本文の活用:
**a)** InStrRev関数の解説をもとに、次の問いに答えなさい。解答には問いと同じ記号を付けること。
(i) 部分文字列が見つからなかった場合、何が返されるか。
(ii) 開始位置を省略すると、検索はどこから始まるか。
(iii) 比較モードのデフォルトとして示されている値は何か。
**b)** InStrRev関数の解説でパラメータとして挙げられている項目を、すべて書き出しなさい。
**c)** InStrRev関数の解説について、最後に示された行の後から続きを書きなさい。

═══ 抜粋本文

概要
InStrRev
関数は、Excel VBAで指定した文字列の末尾から部分文字列を検索し、その位置を返す関数です。通常のInStr
関数とは逆に、検索を文字列の最後から開始するため、最後に出現する部分文字列の位置を見つけたい場合に非常に有効です。例えば、ファイルパスから最後のフォルダ名や拡張子を取得する際に便利です。
構文
InStrRev(文字列1, 文字列2, [開始位置], [比較モード])
パラメータ
-
文字列1
検索対象となる文字列です。 -
文字列2
検索する部分文字列です。 -
開始位置(省略可能)
検索を開始する位置を指定します。省略すると文字列の最後から検索が始まります。 -
比較モード(省略可能)
大文字と小文字の比較方法を指定します。vbBinaryCompare
(デフォルト):大文字と小文字を区別します。vbTextCompare
:大文字と小文字を区別しません。
戻り値
指定された部分文字列が見つかった場合は、その開始位置を返します。見つからなかった場合は0
を返します。
使用例
基本的な使用例 - 末尾から部分文字列を検索
Sub ExampleInStrRev()
Dim str As String
Dim position As Integer
str = "This is a test. This is only a test."
' "test" の最後の出現位置を検索
position = InStrRev(str, "test")
If position > 0 Then
MsgBox "見つかった位置: " & position ' 結果: 29
Else
MsgBox "見つかりませんでした"
End If
End Sub
この例では、InStrRev
関数を使用して、文字列の末尾から「test」を検索し、その最後の出現位置である29を取得しています。
大文字・小文字を区別しない検索
Sub InStrRevIgnoreCase()
Dim str As String
Dim position As Integer
str = "Find the last occurrence of TEST here: test."
' "TEST" の最後の出現位置を検索(大文字・小文字を区別しない)
position = InStrRev(str, "TEST", , vbTextCompare)
If position > 0 Then
MsgBox "見つかった位置: " & position ' 結果: 41
Else
MsgBox "見つかりませんでした"
End If
End Sub
この例では、vbTextCompare
を指定することで、大文字・小文字を区別せずに「TEST」を検索しています。
開始位置を指定して検索
Sub InStrRevWithStartPosition()
Dim str As String
Dim position As Integer
str = "Locate the target string here: target."
' 文字列の30文字目から末尾に向かって"target"を検索
position = InStrRev(str, "target", 30)

══════
═══ 保存データ

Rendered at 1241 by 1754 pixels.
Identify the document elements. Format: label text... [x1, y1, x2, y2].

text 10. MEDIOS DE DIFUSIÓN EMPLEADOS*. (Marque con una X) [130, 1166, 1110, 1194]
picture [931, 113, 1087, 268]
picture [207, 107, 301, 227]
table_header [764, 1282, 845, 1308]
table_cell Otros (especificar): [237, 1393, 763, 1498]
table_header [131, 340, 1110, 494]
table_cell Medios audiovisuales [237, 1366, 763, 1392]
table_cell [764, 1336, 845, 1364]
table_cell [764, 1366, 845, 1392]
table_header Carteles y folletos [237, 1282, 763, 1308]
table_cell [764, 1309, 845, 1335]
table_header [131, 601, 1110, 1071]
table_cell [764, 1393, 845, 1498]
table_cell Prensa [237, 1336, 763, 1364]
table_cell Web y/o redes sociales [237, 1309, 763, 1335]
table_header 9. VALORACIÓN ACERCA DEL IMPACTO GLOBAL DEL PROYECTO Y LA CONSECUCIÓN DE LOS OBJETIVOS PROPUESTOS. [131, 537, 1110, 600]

══════

演習の解答:
**a)**
(i) 0
(ii) 文字列の最後
(iii) vbBinaryCompare

**b)** 文字列1、文字列2、開始位置、比較モード

**c)**
If position > 0 Then
MsgBox "見つかった位置: " & position ' 結果: 8
Else
MsgBox "見つかりませんでした"
End If
End Sub
この例では、検索の開始位置を指定し、文字列の30文字目から末尾に向かって「target」を検索しています。
使用場面と注意点
-
末尾からの検索
文字列の最後に近い部分から部分文字列を見つけたい場合に使用します。ファイルパスやURLの解析において、最後のセクションを抽出する際に便利です。
-
大文字・小文字の区別
vbTextCompare
を使用して大文字・小文字の区別を無効にすることで、柔軟な検索が可能になります。 -
注意点
開始位置が指定された場合、その位置から末尾に向かって検索が行われますが、文字列の範囲外の位置を指定すると正しく動作しません。
応用例 - ファイルパスから拡張子を取得
Sub GetFileExtension()
Dim filePath As String
Dim position As Integer
Dim extension As String
filePath = "C:\Users\Example\Document.txt"
' 最後の"."の位置を検索
position = InStrRev(filePath, ".")
If position > 0 Then
extension = Mid(filePath, position + 1) ' 拡張子を取得
MsgBox "ファイルの拡張子は: " & extension ' 結果: "txt"
Else
MsgBox "拡張子が見つかりませんでした"
End If
End Sub
この例では、ファイルパスから最後のピリオドの位置を見つけ出し、そこから拡張子を取得しています。
まとめ
InStrRev
関数は、文字列の末尾から検索を行い、最後の出現位置を簡単に特定できる便利な関数です。通常の検索が先頭から始まるのに対して、InStrRev
は逆方向からの検索を可能にし、ファイル名やパスの解析、複数の同じ要素が存在するデータの操作において特に効果を発揮します。大文字・小文字の区別や検索開始位置を指定することもできるため、柔軟な文字列操作にぜひ活用してみてください。